> Records from a dataset:
* * * * * * *

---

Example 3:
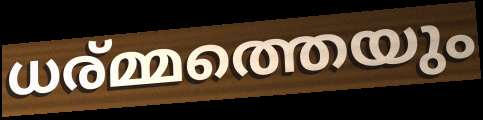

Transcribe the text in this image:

ധര്മ്മത്തെയും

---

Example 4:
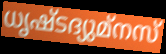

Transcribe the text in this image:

ധൃഷ്ടദ്യുമ്നസ്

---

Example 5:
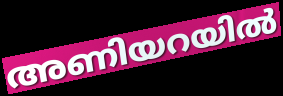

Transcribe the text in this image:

അണിയറയിൽ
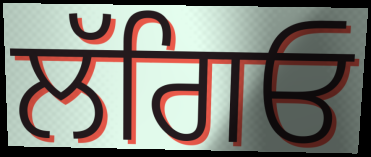
ਲੱਗਿਓ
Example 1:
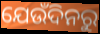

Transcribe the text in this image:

ଯେଉଁଦିନରୁ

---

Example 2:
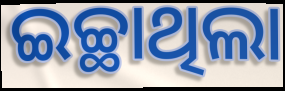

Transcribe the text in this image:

ଇଚ୍ଛାଥିଲା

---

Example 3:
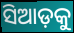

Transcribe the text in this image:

ସିଆଡ଼କୁ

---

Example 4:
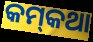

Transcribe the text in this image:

କମ୍‌କଥା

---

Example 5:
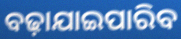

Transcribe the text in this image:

ବଢ଼ାଯାଇପାରିବ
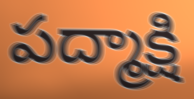
పద్మాక్షి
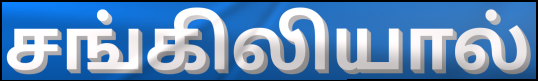
சங்கிலியால்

* * * * * * *

> REQUIRED WORK:
Rewrite the records above with each instance of "Example" renamed to "Item", leaving all other text intact and omitting the pictures.

> TASK ANSWER:
---

Item 3:

Transcribe the text in this image:

ധര്മ്മത്തെയും

---

Item 4:

Transcribe the text in this image:

ധൃഷ്ടദ്യുമ്നസ്

---

Item 5:

Transcribe the text in this image:

അണിയറയിൽ
ਲੱਗਿਓ
Item 1:

Transcribe the text in this image:

ଯେଉଁଦିନରୁ

---

Item 2:

Transcribe the text in this image:

ଇଚ୍ଛାଥିଲା

---

Item 3:

Transcribe the text in this image:

ସିଆଡ଼କୁ

---

Item 4:

Transcribe the text in this image:

କମ୍‌କଥା

---

Item 5:

Transcribe the text in this image:

ବଢ଼ାଯାଇପାରିବ
పద్మాక్షి
சங்கிலியால்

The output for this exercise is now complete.